Pandemia fez com que algumas pessoas retornassem a padrão de descanso pré-industrial, que especialistas afirmam ser benéfico em alguns casos

Porto Velho, RO - Nos últimos dois anos, muitas pessoas desenvolveram rotinas de trabalho e descanso diferentes das que estavam acostumadas, devido às condições impostas pela pandemia de Covid-19. Nesse contexto, o sono passou a ser algo fragmentado para muitas delas — uma mudança voluntária ou não, dados os níveis de estresse do período.

E, sem saber, trouxeram de volta um ciclo natural que acredita-se ter sido o padrão do final da Idade Média até o início do século XIX no Ocidente.

Naquela época, muitas pessoas iam dormir assim que o sol se punha e acordavam três a quatro horas depois. Elas então socializavam, liam livros, faziam pequenas refeições e transavam por uma ou duas horas antes de voltar a dormir por mais três a quatro horas.

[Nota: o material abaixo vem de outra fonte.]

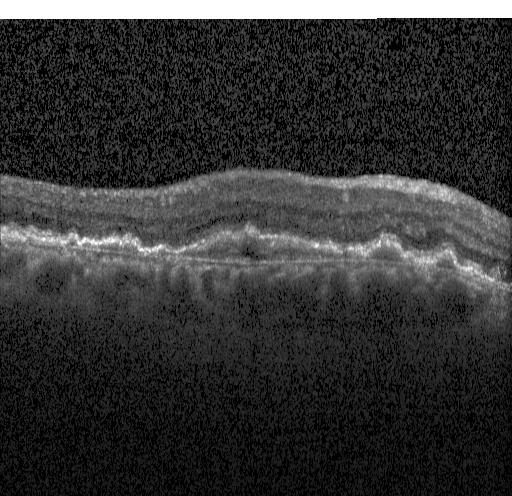 SD-OCT · OCT B-scan · fovea-centered
Macular OCT: choroidal neovascularization (CNV).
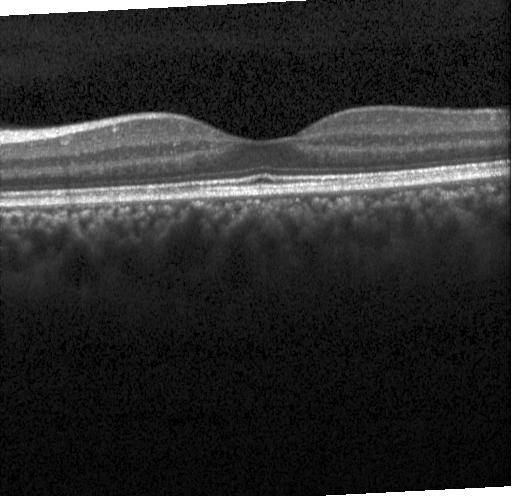
Assessment: no evidence of CNV, DME, or drusen.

Foi somente quando a luz artificial foi introduzida que as pessoas começaram a se forçar a dormir durante a noite, disse Roger Ekirch, professor de história da Virginia Tech e autor de “The Great Sleep Transformation” (A grande transformação do sono, sem tradução no Brasil).

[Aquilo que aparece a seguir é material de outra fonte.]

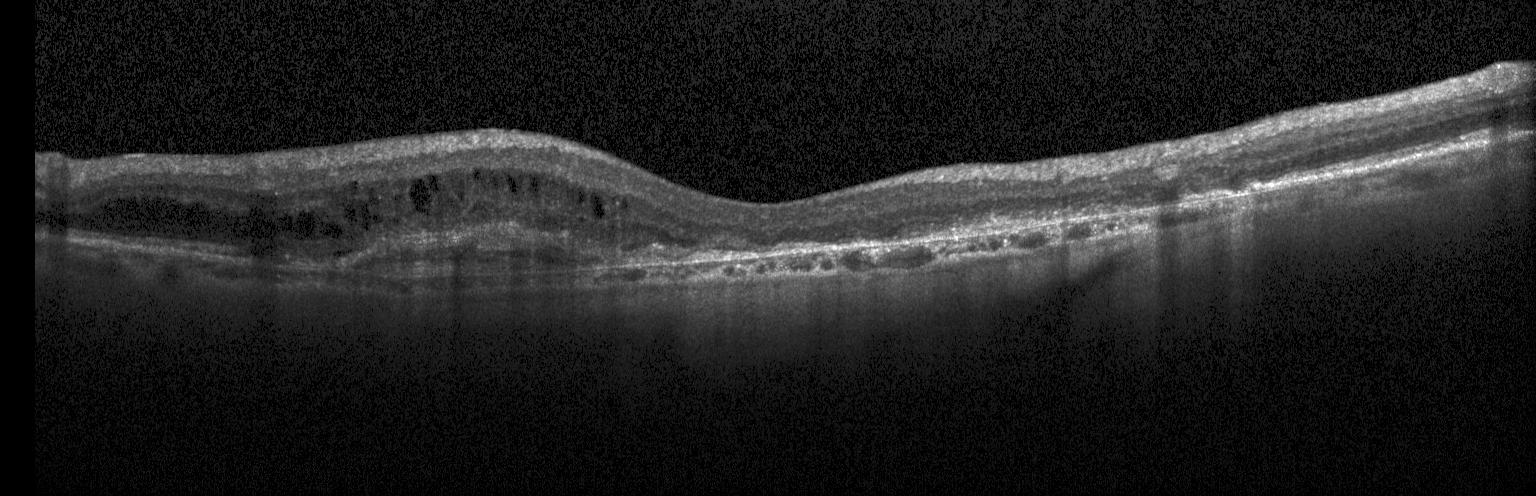
Fovea-centered. Optical coherence tomography B-scan
Finding: a choroidal neovascular membrane.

Ekirch, que estudou o sono segmentado nos últimos 35 anos, disse que há mais de 2 mil referências ao tema em fontes literárias: tudo, de cartas a diários, registros judiciais, jornais, peças de teatro, romances e poesias, de Homero a Charles Dickens.

— O fenômeno recebeu nomes diferentes em lugares diferentes: primeiro e segundo sono, primeiro cochilo e sono profundo, sono noturno e sono matinal — disse Benjamin Reiss, professor de inglês da Universidade Emory, na Geórgia, e autor de “Wild Nights: How Taming Sleep Created Our Restless World” (Noites selvagens: Como o sono domado criou nosso mundo inquieto, sem tradução no Brasil).

Segundo ele, não era uma escolha, mas algo que as pessoas faziam porque se encaixava nos padrões de trabalho agrícola e artesanal. Naquela época, além de ser um período útil para se conceber um bebê, o período de vigília também era considerado um horário nobre para tomar poções e remédios e para ajudar na digestão (dormia-se de um lado do corpo durante o primeiro sono e depois do outro lado durante o segundo sono), explicou Ekirch.

Não havia pressão para chegar à fábrica a tempo, pegar um trem ou mandar as crianças para a escola, já que a maior parte do trabalho era feito dentro ou perto de casa, disse Reiss. O sono não era governado pelo relógio, mas pelos ritmos da noite e do dia, bem como pelas mudanças das estações, acrescentou. Mas havia também motivos negativos para o sono segmentado.

— As superfícies para dormir, muitas vezes um saco cheio de grama, ou com sorte, lã ou crina de cavalo, tornavam mais difícil do que hoje dormir por um longo período sem interrupção — disse Reis.